What an intrusion into religious conviction and expression! Turn the tables and imagine this—what if nineteen bishops high-pressured San Francisco’s government one way or the other on some non-religious issue? Listen and you will hear loud howling on how the “wall of separation” is being violated! *
In a written reply, the archbishop challenges the legislators, asking them:
“Would you hire a campaign manager who advocates policies contrary to those that you stand for, and who shows disrespect toward you and the Democratic Party in general?”
Joan Desmond asks in the National Catholic Register, “What is the primary mission of a Catholic high school?” All churches, Protestant or Catholic, need to ask this question about their educational institutions. If they have wandered ‘off mission’ they must be called back and held accountable. * *
And the government’s job is to support their freedom to do so, not erode it.
* Actually the First Amendment prohibits the government from interfering with the free exercise of religion. It safeguards the right of the citizens (including citizens who act collectively such as through a church) to petition the government for a redress of grievances.

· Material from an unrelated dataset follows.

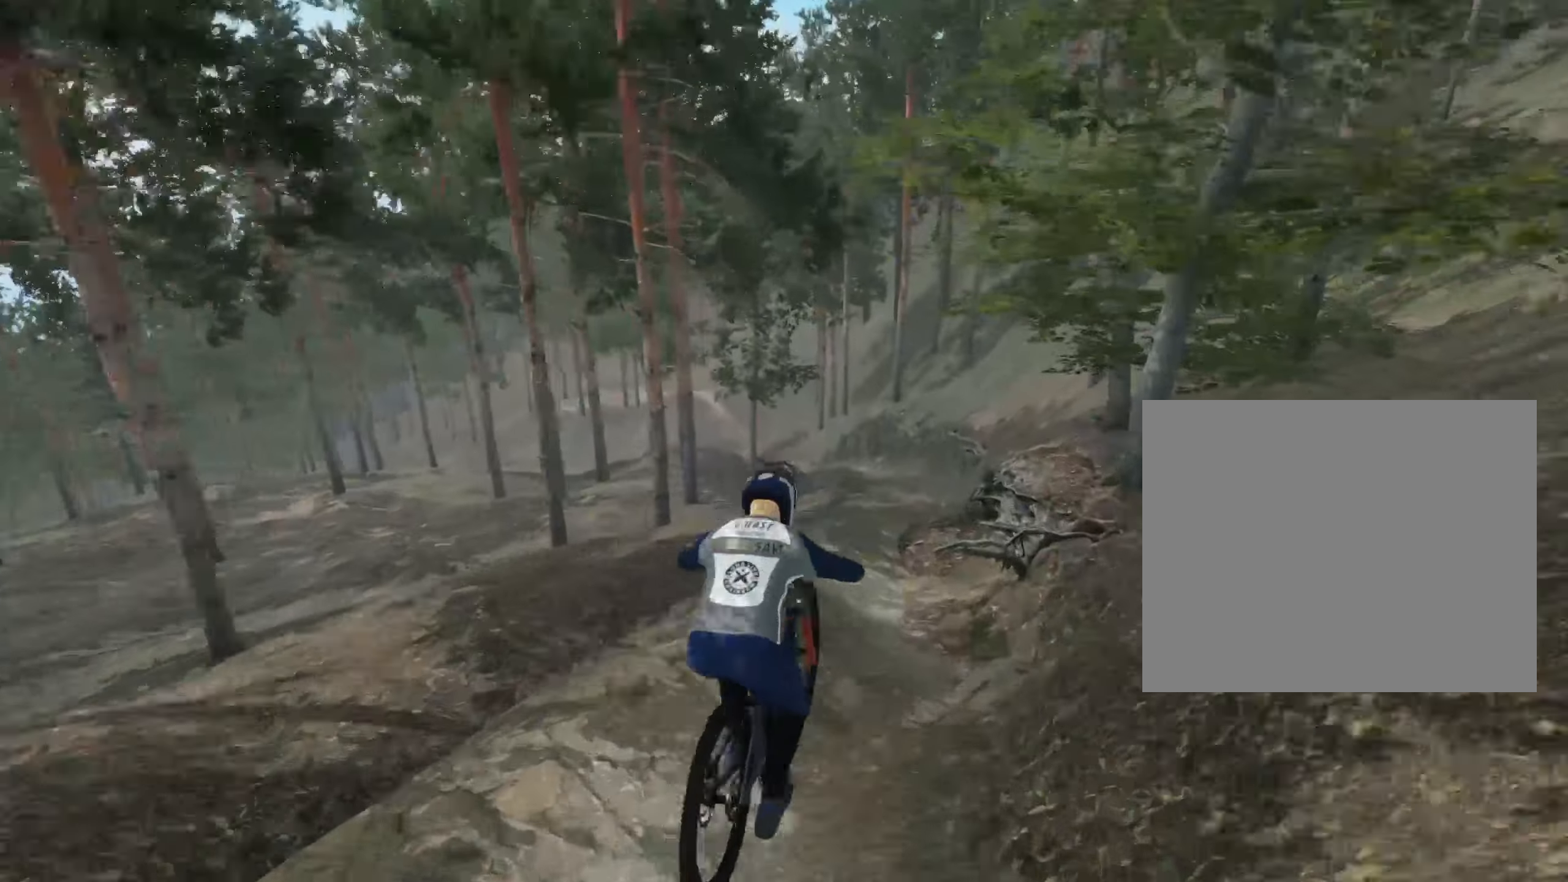
{"dt_ms": 500, "buttons": ["L2"], "left_stick": "down-left", "right_stick": "center", "events": [[133, "left_stick", "down"], [233, "left_stick", "down-right"], [283, "A", "up"], [383, "L2", "down"], [383, "left_stick", "down-left"]]}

* * If the church did allow its schools to slip “off mission” and “off message”, this is a warning to all religious schools. Much easier to keep strong in message and values than to let these things get diluted over the years and then try to restore them. Still, restore them they must (they needn’t choose between good values and good education). Otherwise, close the schools, save your money, and let the public system or secular private schools do the task of education.